What you will do.
In the listing below, find every line containing "watching" and copy it out.

─── Data extracts ───

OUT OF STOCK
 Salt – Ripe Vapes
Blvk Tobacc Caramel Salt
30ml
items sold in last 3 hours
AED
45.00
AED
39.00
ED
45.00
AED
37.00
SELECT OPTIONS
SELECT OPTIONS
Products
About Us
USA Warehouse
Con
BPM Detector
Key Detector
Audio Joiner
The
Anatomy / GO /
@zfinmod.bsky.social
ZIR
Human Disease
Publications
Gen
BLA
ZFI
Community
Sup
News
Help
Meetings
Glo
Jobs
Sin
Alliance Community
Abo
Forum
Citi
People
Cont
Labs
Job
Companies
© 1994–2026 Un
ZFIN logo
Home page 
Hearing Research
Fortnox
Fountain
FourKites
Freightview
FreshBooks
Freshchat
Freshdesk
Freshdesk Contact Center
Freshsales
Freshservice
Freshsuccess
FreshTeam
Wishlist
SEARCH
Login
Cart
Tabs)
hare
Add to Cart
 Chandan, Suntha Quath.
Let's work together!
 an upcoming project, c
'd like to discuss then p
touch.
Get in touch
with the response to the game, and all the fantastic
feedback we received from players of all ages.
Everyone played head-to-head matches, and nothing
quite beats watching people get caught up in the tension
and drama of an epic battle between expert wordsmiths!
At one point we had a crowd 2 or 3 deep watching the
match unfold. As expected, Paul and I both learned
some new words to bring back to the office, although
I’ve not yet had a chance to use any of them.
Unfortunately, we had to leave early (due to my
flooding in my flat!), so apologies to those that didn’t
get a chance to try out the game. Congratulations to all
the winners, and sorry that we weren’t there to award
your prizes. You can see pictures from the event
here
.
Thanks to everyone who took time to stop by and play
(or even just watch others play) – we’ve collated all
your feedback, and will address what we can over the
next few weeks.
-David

───

Result of this task.
quite beats watching people get caught up in the tension
At one point we had a crowd 2 or 3 deep watching the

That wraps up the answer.